[GIS] PostGIS doesn’t use spatial index with ST_Intersects

openstreetmappostgispostgresqlqueryspatial-index

I imported the data from openstreetmap using osm2pgsql and copied it another table structure. If I made a query for containing rows using st_intersects, st_contain or someone else, postgis don't use the gist-INDEX. Always a seq-scan will be made. If I filter the rows first using the &&-operator (bbox of geometries), postgis uses the gist-index for the postgis functions. I don't understand why, where is the problem and how can I change this.

Here I've created a simplified table of the original (you can also use a planet_osm_polygon for queries):

CREATE TABLE osm_addr2 (osm_id bigint, geometry geometry);
CREATE INDEX osm_addr2_geom ON osm_addr2 USING gist (geometry);

Here I created a very simple example query:

EXPLAIN ANALYSE SELECT * FROM osm_addr2 AS addr 
WHERE -- addr.geometry && (SELECT geometry FROM osm_addr2 WHERE osm_id=-332537) AND 
  st_intersects(addr.geometry, (SELECT geometry FROM osm_addr2 WHERE osm_id=-332537));

Using st_intersects only, I have the following result (first line only):

Seq Scan on osm_addr2 addr (cost=24.50..336.10 rows=387 width=40) (actual time=0.001..0.001 rows=0 loops=1)

If I uncomment the &&-operator the index will be used (first line only):

Index Scan using osm_addr2_geom on osm_addr2 addr (cost=49.15..57.41 rows=1 width=40) (actual time=0.031..0.031 rows=0 loops=1)

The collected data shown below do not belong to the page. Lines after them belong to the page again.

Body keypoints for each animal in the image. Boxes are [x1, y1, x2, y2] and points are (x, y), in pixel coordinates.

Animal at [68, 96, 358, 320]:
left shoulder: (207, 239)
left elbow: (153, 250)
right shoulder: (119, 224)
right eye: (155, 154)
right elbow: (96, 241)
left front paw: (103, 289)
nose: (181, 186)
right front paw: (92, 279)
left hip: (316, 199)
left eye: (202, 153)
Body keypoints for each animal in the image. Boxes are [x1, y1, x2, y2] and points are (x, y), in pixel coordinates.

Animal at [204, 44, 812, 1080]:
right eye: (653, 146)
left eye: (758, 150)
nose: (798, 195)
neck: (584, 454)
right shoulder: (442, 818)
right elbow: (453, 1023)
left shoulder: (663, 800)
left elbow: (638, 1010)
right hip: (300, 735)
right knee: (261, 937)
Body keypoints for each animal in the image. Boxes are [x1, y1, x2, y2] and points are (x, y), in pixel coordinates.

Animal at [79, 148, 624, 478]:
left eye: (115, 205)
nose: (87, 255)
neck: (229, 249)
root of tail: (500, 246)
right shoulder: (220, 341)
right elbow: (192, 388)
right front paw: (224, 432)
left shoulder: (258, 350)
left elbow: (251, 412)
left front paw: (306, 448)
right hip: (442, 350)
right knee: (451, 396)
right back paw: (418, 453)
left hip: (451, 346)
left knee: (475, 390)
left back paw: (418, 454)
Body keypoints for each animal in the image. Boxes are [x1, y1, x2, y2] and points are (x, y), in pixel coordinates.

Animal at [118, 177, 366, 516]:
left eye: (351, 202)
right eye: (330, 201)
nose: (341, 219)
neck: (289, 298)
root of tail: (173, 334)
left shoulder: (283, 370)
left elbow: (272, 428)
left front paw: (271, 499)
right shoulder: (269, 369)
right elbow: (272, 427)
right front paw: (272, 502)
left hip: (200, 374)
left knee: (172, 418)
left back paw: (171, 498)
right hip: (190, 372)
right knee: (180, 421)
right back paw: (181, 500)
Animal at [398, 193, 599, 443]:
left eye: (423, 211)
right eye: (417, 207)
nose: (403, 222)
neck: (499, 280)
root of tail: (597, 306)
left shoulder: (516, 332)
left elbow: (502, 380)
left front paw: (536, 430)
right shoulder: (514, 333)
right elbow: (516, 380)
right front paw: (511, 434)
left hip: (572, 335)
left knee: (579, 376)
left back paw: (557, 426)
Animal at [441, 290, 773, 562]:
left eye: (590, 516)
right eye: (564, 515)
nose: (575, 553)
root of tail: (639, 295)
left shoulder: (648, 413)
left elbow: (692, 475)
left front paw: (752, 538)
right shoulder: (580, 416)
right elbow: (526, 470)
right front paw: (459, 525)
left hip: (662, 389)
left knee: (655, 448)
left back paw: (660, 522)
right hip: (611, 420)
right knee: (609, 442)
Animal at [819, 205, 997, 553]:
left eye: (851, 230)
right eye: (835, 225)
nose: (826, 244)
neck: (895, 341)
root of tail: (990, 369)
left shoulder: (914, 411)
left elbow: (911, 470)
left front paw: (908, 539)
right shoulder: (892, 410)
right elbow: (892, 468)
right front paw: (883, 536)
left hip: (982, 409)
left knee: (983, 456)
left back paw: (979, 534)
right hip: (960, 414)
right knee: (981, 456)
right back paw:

I'm using postgresql 9.3 with postgis 2.1, see postgis_full_version():

POSTGIS="2.1.4 r12966" GEOS="3.3.3-CAPI-1.7.4" PROJ="Rel. 4.7.1, 23 September 2009" GDAL="GDAL 1.9.0, released 2011/12/29" LIBXML="2.8.0" LIBJSON="UNKNOWN" RASTER

I can reproduce this on Ubuntu 14.04 and Debian 7. I hope anyone can help because using the intersection operator will inflate my queries.

Best Answer

I have found that rearranging the query so that the sub-query is at the same level as the initial select, essentially a Cartesian product, but then using the where clause to restrict the records read, will cause the indexes to be used and avoid a full table scan.

SELECT * 
FROM 
   osm_addr2 AS addr, 
   (SELECT geometry FROM osm_addr2 WHERE osm_id=-332537) as addr2
WHERE st_intersects(addr.geometry, addr2.geometry);

EDIT: thanks to MikeT for the link to the relevant docs and to Jakub for the term function inlining.

EDIT 2: I now find it more elegant to use CTE queries for this kind of problem, as they are easier to read than subqueries, and have the same effect as far as making the spatial index get utilized for the spatial intersection.

WITH addr2(geometry) AS 
     (SELECT geometry FROM osm_addr2 WHERE osm_id=-332537) 
   SELECT addr.* 
     FROM 
        osm_addr2 addr, addr2
    WHERE ST_Intersects(addr.geometry, addr2.geometry);